# Check your understanding
#1 Summarize the spring constant script in two sentences.
#2 Write the next part of the spring constant script, picking up after the line that loads the longest spring's data.

# Document segment

+ + +

Imports

#numpy for mathematical calculations
import numpy as np

#matplotlib for plotting
import matplotlib.pyplot as plt

#scipy.optimize for linear and non-linear regression
from scipy.optimize import curve_fit

def f (x, a, b):
    return a*x+b

Sping Constant Experient

Formulas:

Spring Force(N) = -Spring Constant(N/cm) * Spring Extended Length(cm)

Combined Springs:

1/Total Spring Constant(N/cm) = Σ(1/Spring Constant of One Spring(N/cm))

Ploting Data

#Longest Spring Data
x, F = np.loadtxt('/Applications/Stuff/Coding/Python/Physics/Data/Spring Constant Experiment - Longest.csv', delimiter = ',', skiprows= 1, unpack = True)

+ + +

# Provided data

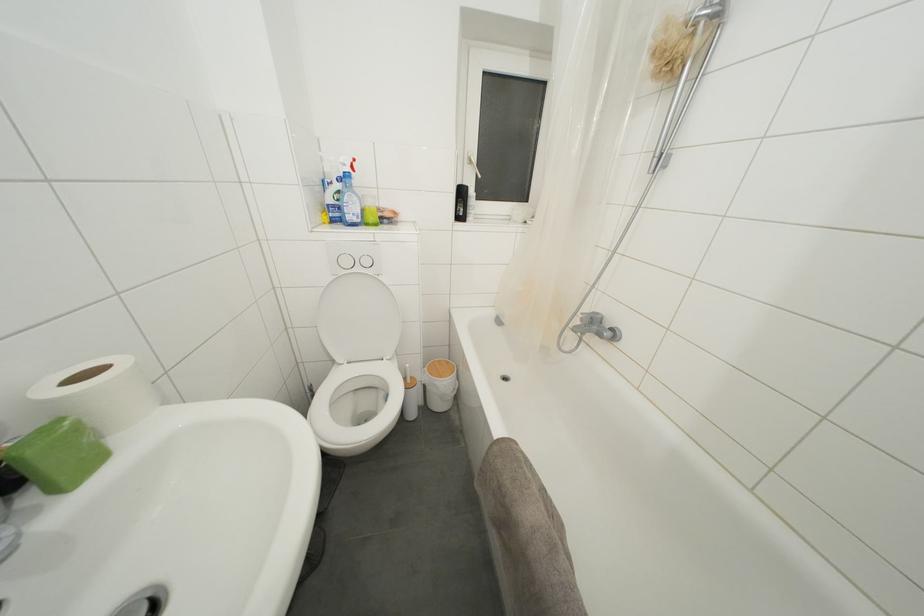
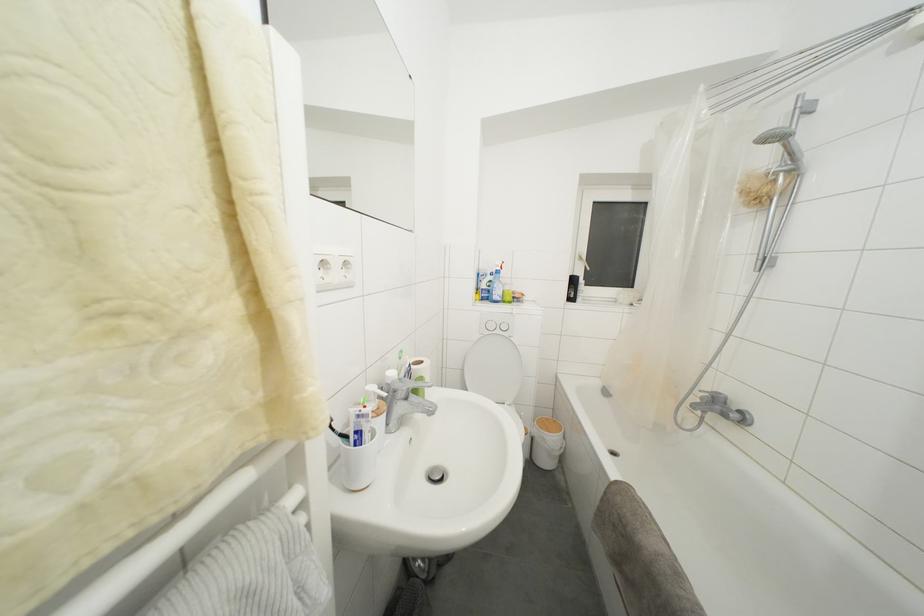
The point at (444, 366) is marked in the first image. Where is the corresponding point in the second image?

(552, 424)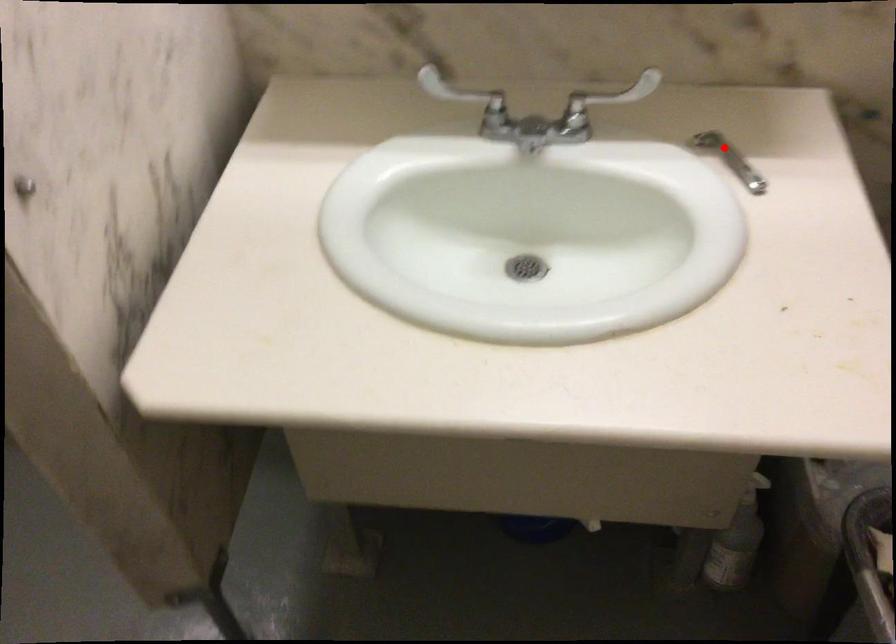
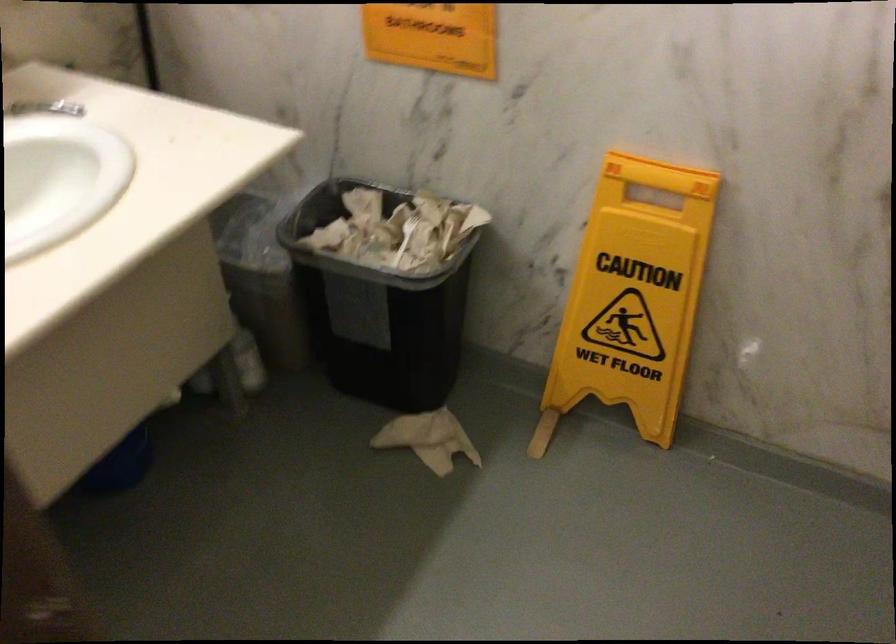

+ + +

# Answer set
#1 The spring constant script imports numpy for mathematical calculations, matplotlib for plotting, and curve_fit from scipy.optimize for regression, and it defines a linear function f that returns a*x+b. It gives the formula for spring force as the negative of the spring constant times the extended length, along with the reciprocal-sum formula for combined springs, and then loads x and F values for the longest spring from a CSV file.

#2
#2nd Longest Spring Data
x1, F1 = np.loadtxt('/Applications/Stuff/Coding/Python/Physics/Data/Spring Constant Experiment - 2nd Longest.csv', delimiter = ',', skiprows= 1, unpack = True)
#3rd Longest Spring Data
x2, F2 = np.loadtxt('/Applications/Stuff/Coding/Python/Physics/Data/Spring Constant Experiment - 3rd Longest.csv', delimiter = ',', skiprows= 1, unpack = True)
#4th Longest Spring Data
x3, F3 = np.loadtxt('/Applications/Stuff/Coding/Python/Physics/Data/Spring Constant Experiment - 4th Longest.csv', delimiter = ',', skiprows= 1, unpack = True)
#Longest + 2nd Longest Spring Data
x4, F4 = np.loadtxt('/Applications/Stuff/Coding/Python/Physics/Data/Spring Constant Experiment - Longest + 2nd Longest.csv', delimiter = ',', skiprows= 1, unpack = True)

#normalize (this step is specific to this dataset)
Rnorm = x/x[0]
Rnorm1 = x1/x1[0]
Rnorm2 = x2/x2[0]
Rnorm3 = x3/x3[0]
Rnorm4 = x4/x4[0]

#Slope and Y-Intercept
popt1 , pcov1 = curve_fit(f, x, F)
popt2 , pcov2 = curve_fit(f, x1, F1)
popt3 , pcov3 = curve_fit(f, x2, F2)
popt4 , pcov4 = curve_fit(f, x3, F3)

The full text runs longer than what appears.